I. Wordsworth and Coleridge
II. Carlyle and Arnold
III. George Eliot and Dickens
IV. Tennyson and Browning
V. Yeats and Eliot
VI. Auden and Larkin
Endorsements and Reviews
Of all his books, this is the one which shows most fully his remarkable range of knowledge and understanding in literature, philosophy and theology. His scholarship and critical acumen, his characteristic lucidity, impartiality, and humanity are all in evidence here in the work for which, I feel sure, he would most wish to be remembered.
Professor Tom McAlindon, University of Hull
This book is sheer delight. It contains a magnificent exposition of the main themes of Eliot’s poetry. The author’s range is immense, his erudition vast and his style eminently readable.

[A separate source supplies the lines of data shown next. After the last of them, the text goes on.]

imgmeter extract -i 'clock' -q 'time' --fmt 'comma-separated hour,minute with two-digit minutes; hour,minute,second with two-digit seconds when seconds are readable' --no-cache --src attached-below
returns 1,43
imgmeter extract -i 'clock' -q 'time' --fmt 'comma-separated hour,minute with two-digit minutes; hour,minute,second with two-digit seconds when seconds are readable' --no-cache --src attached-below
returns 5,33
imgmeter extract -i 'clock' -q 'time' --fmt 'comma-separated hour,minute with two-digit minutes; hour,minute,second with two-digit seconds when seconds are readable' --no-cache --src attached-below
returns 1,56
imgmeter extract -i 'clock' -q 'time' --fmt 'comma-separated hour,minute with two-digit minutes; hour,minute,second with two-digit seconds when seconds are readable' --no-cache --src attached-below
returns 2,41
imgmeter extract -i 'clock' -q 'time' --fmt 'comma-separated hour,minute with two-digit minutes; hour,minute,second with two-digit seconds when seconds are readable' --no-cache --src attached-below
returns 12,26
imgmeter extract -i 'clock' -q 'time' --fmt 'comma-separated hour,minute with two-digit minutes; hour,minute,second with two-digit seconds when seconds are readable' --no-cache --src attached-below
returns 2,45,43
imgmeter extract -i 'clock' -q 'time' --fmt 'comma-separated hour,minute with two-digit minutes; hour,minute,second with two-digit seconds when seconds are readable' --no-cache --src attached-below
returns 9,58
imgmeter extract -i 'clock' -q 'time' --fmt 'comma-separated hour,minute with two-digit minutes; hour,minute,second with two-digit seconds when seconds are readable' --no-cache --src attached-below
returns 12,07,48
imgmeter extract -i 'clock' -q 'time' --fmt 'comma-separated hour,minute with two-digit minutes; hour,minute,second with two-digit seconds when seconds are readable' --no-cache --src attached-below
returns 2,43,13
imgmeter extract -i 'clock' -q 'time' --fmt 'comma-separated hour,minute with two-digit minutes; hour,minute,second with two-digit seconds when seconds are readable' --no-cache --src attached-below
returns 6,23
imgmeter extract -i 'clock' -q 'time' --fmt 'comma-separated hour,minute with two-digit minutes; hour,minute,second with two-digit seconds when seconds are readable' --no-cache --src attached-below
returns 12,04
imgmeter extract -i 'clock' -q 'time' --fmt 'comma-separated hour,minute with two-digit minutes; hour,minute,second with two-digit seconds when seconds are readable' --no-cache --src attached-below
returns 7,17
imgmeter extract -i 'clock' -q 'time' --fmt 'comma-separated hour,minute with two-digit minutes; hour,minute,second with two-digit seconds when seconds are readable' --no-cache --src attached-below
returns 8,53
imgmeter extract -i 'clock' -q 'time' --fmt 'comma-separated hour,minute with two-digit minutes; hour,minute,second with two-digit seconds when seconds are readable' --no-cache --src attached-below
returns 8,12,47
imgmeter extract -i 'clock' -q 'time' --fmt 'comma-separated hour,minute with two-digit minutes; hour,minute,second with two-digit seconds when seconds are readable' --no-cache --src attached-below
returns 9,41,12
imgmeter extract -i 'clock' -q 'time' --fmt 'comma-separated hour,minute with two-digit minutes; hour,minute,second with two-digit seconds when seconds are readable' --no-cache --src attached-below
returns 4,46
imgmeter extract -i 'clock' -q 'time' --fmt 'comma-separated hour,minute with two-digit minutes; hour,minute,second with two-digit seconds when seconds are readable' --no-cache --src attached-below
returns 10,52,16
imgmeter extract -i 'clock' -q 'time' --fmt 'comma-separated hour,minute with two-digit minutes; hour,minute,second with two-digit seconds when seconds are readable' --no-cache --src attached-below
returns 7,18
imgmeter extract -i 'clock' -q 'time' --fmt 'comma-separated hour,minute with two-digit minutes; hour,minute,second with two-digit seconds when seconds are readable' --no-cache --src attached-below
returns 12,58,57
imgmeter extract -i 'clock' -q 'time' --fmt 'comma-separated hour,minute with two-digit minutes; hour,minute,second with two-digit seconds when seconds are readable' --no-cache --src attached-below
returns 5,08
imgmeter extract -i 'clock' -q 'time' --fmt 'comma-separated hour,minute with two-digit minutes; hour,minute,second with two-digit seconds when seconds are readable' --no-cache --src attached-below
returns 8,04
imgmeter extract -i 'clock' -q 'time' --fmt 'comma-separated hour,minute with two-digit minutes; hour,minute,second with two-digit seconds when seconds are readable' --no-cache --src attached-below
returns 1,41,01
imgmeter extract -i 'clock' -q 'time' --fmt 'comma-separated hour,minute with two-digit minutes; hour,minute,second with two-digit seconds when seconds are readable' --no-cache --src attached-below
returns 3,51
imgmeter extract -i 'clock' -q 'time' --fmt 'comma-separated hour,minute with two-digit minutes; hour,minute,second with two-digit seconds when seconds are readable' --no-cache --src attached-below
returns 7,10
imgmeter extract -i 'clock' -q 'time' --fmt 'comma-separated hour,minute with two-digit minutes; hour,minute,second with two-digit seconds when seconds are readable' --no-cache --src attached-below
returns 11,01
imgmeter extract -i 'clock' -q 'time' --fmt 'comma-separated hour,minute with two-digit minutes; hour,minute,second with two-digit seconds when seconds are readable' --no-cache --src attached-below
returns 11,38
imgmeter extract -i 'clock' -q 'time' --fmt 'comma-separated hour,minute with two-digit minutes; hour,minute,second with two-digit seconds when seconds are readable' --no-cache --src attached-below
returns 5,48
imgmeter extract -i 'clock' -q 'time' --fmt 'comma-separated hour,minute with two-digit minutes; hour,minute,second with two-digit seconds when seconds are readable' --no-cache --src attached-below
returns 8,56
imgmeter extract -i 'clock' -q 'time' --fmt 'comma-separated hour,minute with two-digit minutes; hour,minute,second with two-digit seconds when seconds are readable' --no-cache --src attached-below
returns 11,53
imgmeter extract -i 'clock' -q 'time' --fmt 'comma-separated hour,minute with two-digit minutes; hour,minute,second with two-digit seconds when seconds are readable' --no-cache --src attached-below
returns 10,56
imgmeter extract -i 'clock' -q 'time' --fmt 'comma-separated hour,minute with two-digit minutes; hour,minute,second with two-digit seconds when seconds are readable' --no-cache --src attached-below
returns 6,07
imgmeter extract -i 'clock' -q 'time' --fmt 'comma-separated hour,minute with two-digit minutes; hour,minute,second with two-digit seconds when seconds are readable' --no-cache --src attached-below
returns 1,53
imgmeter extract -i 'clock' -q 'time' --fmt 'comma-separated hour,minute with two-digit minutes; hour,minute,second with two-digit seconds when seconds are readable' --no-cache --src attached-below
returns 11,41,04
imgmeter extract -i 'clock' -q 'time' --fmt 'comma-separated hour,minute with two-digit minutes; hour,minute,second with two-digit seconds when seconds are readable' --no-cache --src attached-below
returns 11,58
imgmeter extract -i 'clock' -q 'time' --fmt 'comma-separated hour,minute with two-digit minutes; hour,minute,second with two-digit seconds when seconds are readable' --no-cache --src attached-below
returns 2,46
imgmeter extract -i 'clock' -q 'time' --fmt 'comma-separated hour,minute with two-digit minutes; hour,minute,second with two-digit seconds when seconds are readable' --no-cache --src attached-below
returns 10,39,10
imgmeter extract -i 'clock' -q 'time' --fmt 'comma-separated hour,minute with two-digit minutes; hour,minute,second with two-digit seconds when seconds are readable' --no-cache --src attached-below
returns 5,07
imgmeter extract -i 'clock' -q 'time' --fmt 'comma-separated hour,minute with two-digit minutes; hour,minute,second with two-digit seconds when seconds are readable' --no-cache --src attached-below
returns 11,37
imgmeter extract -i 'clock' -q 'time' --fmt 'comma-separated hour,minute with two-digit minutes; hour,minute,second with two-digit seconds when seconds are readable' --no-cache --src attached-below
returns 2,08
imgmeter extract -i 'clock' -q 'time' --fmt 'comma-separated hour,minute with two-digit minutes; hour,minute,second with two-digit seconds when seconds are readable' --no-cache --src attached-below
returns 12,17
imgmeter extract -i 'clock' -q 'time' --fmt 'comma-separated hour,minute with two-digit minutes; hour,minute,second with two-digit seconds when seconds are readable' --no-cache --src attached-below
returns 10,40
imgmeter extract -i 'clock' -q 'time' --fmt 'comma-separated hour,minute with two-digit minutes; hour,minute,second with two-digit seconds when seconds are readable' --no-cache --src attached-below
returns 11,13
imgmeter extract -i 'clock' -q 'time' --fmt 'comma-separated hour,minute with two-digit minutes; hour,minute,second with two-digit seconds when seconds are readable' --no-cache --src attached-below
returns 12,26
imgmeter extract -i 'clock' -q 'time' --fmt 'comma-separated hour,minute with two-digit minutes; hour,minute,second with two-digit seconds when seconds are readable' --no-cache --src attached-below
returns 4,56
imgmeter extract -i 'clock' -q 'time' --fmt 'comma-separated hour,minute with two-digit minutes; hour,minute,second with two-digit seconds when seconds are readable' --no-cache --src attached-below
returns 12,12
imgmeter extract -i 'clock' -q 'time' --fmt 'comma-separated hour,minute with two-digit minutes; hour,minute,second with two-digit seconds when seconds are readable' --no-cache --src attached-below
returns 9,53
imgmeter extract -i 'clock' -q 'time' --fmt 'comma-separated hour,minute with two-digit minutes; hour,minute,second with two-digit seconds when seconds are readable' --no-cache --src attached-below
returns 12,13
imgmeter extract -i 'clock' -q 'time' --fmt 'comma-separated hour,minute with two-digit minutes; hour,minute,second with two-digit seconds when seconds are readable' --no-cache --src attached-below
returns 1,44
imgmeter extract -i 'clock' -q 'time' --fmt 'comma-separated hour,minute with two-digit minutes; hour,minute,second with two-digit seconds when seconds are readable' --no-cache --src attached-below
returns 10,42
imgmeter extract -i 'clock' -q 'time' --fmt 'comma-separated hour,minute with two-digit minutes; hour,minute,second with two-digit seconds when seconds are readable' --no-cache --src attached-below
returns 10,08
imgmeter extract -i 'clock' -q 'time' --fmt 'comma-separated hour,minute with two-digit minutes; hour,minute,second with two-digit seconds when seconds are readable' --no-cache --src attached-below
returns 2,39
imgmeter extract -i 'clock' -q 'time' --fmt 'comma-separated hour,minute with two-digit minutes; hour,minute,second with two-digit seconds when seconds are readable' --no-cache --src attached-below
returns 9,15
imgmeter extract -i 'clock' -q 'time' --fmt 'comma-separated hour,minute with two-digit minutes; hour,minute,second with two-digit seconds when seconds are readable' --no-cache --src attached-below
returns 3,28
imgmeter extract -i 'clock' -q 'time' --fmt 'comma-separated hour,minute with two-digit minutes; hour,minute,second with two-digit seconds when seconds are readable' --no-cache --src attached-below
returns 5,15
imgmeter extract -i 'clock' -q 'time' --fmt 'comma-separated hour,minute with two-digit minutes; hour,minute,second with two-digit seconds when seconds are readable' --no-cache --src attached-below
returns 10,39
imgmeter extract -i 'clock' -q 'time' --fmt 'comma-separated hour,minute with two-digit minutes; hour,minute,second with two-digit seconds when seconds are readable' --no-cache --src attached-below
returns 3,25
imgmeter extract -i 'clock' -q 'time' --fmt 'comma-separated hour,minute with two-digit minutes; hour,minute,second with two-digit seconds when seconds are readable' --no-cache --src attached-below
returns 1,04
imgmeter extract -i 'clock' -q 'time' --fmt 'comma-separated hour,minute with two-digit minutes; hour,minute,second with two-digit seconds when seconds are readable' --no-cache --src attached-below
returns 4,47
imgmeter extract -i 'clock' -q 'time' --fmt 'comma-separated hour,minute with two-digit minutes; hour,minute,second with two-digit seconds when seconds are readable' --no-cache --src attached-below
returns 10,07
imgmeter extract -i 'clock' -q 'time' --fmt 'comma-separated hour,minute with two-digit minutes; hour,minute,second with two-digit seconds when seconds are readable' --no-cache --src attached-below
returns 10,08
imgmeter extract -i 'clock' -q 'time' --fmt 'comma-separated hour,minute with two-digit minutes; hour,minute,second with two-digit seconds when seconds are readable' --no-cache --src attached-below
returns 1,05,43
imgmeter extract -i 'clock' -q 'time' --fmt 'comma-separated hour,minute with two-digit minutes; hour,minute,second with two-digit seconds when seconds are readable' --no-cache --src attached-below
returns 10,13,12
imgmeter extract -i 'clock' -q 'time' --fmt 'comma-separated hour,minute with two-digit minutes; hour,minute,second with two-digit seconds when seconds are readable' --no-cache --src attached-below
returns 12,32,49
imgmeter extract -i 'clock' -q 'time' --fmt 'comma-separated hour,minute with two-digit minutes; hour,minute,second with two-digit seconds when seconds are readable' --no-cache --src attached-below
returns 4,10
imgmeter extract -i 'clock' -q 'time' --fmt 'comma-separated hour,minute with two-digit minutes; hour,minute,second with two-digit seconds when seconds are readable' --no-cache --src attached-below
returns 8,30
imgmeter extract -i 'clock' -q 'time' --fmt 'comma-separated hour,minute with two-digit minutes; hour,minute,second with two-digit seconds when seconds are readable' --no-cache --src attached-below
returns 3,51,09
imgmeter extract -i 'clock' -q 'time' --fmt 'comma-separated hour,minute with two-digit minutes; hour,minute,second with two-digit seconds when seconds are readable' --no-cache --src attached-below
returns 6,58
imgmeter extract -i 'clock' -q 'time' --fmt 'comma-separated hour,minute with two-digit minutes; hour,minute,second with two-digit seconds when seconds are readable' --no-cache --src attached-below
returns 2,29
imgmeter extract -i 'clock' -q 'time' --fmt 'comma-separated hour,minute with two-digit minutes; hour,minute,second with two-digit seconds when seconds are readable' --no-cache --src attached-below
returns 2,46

R.L Brett’s last book deals with a subject he made very much his own, a closely interrelated series of studies illustrating the ebb and flow of religious belief. Of all of Brett’s books, this is the one that demonstrates most fully the range of his knowledge and the depth of his literary understanding. His Introduction offers a cogent critique of the methods and results of many all-too-fashionable critical theories that conspire to dismiss all consideration of the author and his milieu from literary discussion. The book is particularly valuable for its examination of the influence of Platonism and the metaphysics of Kant and Hegel on the broad-church followers of Coleridge. The pivotal chapter on Tennyson and Browning is a model of lucidity, and In Memoriam and The Idylls of the King are perceptively discussed. Eliot’s Four Quartets are well discussed here. Brett’s book raises many important issues in modern literature, and discusses them with a particularly wide range of reference.
The Tennyson Society
This book is rich in insight and, at times, revelatory. Brett’s prose style is a joy; learned but witty, precise, yet capable of a gravity which invites comparison with the great model for this sort of criticism, The Lives of the English Poets. Brett, like Johnson, is worth reading for his own sake and not just for the light he sheds on others. Those who read for enjoyment and instruction will find it illuminating.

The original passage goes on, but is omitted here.